We also learned a few days ago that the administration is moving to do away with the College of Engineering’s “functional units,” which were used to cordon off faculty in that College for layoffs. I’m not holding my breath for administrators to issue a statement that these actions were in response to the steadfastness of UFF, the Faculty Senate, and the Faculty Assembly in Engineering. But I would like to think that these bodies may have had some modest influences on these decisions. We should especially thank Faculty Senate President Tim Lenz for his leadership over the past year, UFF Grievance Chair Doug Broadfield, and UFF Service Unit Coordinator Bruce Nissen.

FAU also has a new university president who’s been appointed and we would like to think that perhaps we’re turning a corner.

Another exciting thing the Chapter is undertaking is a campaign to build our membership. As some of you know, this involves one-on-one contact with colleagues asking that they pay their dues, thereby becoming full-fledged UFF members. We have to remember that Florida is a right to work state, and as public employees we do not have the right not to work.

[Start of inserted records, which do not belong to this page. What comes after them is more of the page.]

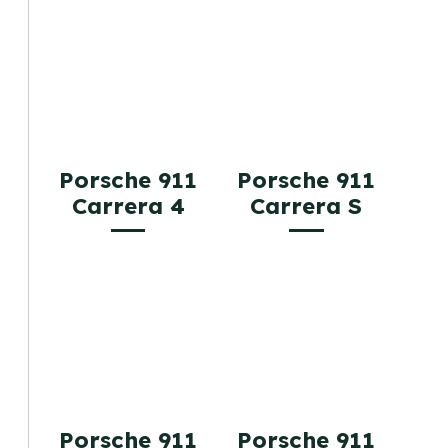
Porsche 911
Porsche 911
Carrera 4
Carrera S
Porsche 911
Porsche 911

In 2003 an overwhelming majority of FAU faculty members voted to recertify United Faculty of Florida as their bargaining representative. But, in a right to work state the same faculty can opt out of paying their dues. That’s why, aside from bargaining and contract enforcement, we have to constantly build our membership. We do that by asking colleagues to become dues-paying members. We also have to make sure that all of our resources go toward building membership. That’s what makes the chapter, the statewide UFF and FEA, and our national affiliates, NEA and AFT, strong advocates for higher education in the state and federal legislative levels and capable of rendering aid locally when we need it.

Why is this important? Well, take for example what Republican legislators in Tallahassee are presently trying to do to the Florida Retirement System. Or what they’re trying to do to Florida’s school teachers. FEA lobbyists are in the halls of the capitol defending FRS, and prompting us to telephone and email our legislators to preserve the retirement system and teacher tenure.

Our website has averaged close to 1,000 hits daily over the past three-to-four weeks. We could not keep you updated on this unless our state affiliate had the resources to put people on the ground to report back to us and coordinate collective action. The same can be said for providing our chapter with legal assistance when that has become necessary.

So, our dues-paying membership is growing. We have about 42 new members sign up since September. Please thank Rob McCarthy, Mike Budd, and Dave Lee for all of their hard work on membership.

On that note, I don’t see our Chapter moving forward in the medium and long term without us building a strong sense of community and purpose. What does that entail? It entails becoming involved, even if that involvement is one or two hours per month. We can’t have a union just by people paying their dues in case something goes wrong. The union is not merely a service plan. It consists of the collective activity of its members.

We are fortunate enough to have jobs that allow us an incredible degree of professional autonomy and freedom. This makes it that much easier to say, “Well, let them do it. I’ve got my own projects and deadlines, so let the ‘union people’ do it.”

With that attitude we’ll never develop. We are the union. When we begin thinking and acting more so along those lines–each of us making a modest commitment toward building the union–we’ll be on our way. Then there will be nothing that can stop us.